→ WHAT THE EXERCISE ASKS
In the records below, find the line that contains "那试问新疆吐鲁番市警方" and the line that contains "Parlament einziehen, wähnen". Set down exactly those lines and every line between them, and nothing more.

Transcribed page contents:
/---

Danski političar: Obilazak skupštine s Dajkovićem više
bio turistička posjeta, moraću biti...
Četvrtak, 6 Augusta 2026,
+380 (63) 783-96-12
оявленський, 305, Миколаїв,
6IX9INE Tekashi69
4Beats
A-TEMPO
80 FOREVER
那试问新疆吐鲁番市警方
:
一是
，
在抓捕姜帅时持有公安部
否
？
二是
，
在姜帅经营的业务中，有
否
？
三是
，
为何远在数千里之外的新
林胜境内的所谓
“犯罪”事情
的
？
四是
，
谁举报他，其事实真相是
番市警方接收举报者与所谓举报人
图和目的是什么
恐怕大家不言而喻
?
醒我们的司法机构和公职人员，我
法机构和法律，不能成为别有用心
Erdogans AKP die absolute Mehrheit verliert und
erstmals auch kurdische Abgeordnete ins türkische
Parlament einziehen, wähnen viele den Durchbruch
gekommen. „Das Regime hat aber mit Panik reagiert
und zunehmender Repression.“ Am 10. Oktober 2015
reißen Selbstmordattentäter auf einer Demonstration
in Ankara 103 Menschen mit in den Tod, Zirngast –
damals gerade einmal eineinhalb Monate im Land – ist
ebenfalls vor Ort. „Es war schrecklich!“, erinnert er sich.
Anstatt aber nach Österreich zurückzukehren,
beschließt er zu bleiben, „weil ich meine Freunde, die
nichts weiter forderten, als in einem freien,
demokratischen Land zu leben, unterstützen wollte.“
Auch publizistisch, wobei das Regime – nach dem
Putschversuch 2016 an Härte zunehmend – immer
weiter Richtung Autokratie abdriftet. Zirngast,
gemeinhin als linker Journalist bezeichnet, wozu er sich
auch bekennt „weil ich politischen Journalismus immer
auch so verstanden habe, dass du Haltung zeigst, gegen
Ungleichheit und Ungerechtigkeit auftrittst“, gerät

\---

→ ANSWER TO THE PROBLEM
那试问新疆吐鲁番市警方
:
一是
，
在抓捕姜帅时持有公安部
否
？
二是
，
在姜帅经营的业务中，有
否
？
三是
，
为何远在数千里之外的新
林胜境内的所谓
“犯罪”事情
的
？
四是
，
谁举报他，其事实真相是
番市警方接收举报者与所谓举报人
图和目的是什么
恐怕大家不言而喻
?
醒我们的司法机构和公职人员，我
法机构和法律，不能成为别有用心
Erdogans AKP die absolute Mehrheit verliert und
erstmals auch kurdische Abgeordnete ins türkische
Parlament einziehen, wähnen viele den Durchbruch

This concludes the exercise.